Принимать и строить при этом страдальческие мины, означающие, что вместо наполненной, счастливой и беспечной жизни ему подсунули обманку в виде каких‑то мелких дел, унылых забот и пустых обязательств, на кои так жалко тратить бесценное время.

Программа Николая Добролюбова включала многое – и Эрмитаж, и Русский музей, и Царское село, и Петергоф, и другие пригороды Северной Пальмиры, но он не обольщался и трезво сознавал, что все это лишь мечты. Ведь ехал он не за этим, а по весьма печальному (слава Богу, не скорбному) поводу – навестить тяжелобольного. Утешить его, отчитаться перед ним, а в чем‑то и исповедаться, как бывало прежде.

Поэтому, предвидя неизбежные ужатия и сокращения программы, Николай заранее смирялся с тем, что придется оставить в ней всего лишь два наиважнейших пункта, без коих Ленинград не Ленинград. А именно: утреннее парадное дефиле по Невскому проспекту (от Московского вокзала до самого Зимнего дворца) и посещение гостиницы «Англетер», где имел несчастье повеситься тот, кто чуть позже будет назван звонким забулдыгой, подмастерьем народа‑языкотворца.

Сам Николай при этом упорно не верил, что Есенин повесился.

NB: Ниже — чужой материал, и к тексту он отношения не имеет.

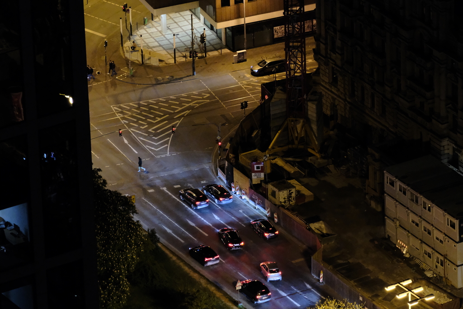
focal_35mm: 297
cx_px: 232
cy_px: 154
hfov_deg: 6.9
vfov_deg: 4.6
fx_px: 3820
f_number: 5.6
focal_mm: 198.3
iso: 12800
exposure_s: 1/42
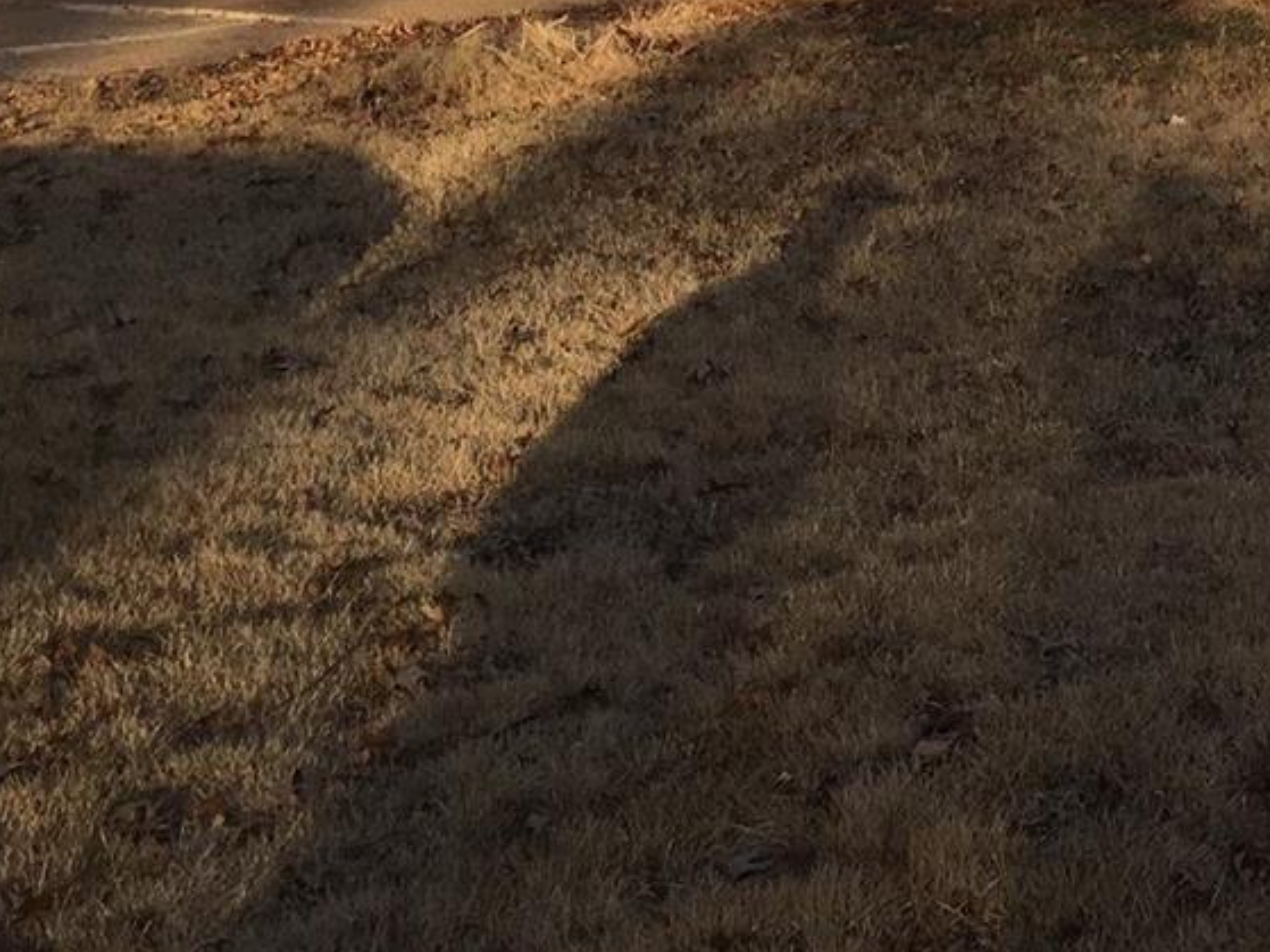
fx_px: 3044
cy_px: -354
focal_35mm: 83
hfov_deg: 21.9
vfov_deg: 16.6
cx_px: 1497
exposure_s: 1/732
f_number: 2.2
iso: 25
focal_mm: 4.15
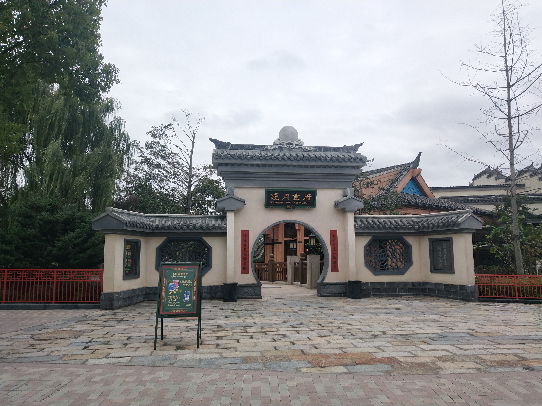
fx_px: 470
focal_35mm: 30
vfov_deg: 46.8
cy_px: 203
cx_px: 271
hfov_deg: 60.0
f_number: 1.8
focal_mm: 3.95
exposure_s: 1/1390
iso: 94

Не верил по простоте душевной, хотя считал, что подобное неверие, напротив, свидетельствует об особой проницательности и изощренном складе ума, всегда ищущего свою версию там, где другие довольствуются общепринятой.

Вопреки общепринятым мнениям, он склонялся к мысли, что Есенина убили большевики, люто, до умопомрачения ненавидевшие все русское. Один Троцкий чего стоит, да и Яков Михайлович ему под стать – ненавистничек… А ведь Есенин – самый русский из всех поэтов и по своей русскости мог бы поспорить с самим Пушкиным.

Тот, правда, возгласил однажды: «Здесь русский дух, здесь Русью пахнет», но возгласил как‑то на французский манер, с французским прононсом (сам Николай французского не знал, но прононс чудился ему повсюду). Александр Сергеевич ведь и воспитан был на всем французском – на Парни и Вольтере, а уж «Гаврилиада» – та и вовсе пародия на все отечественное, национальное и прежде всего православие.

Николай же кощунственных пародий не одобрял.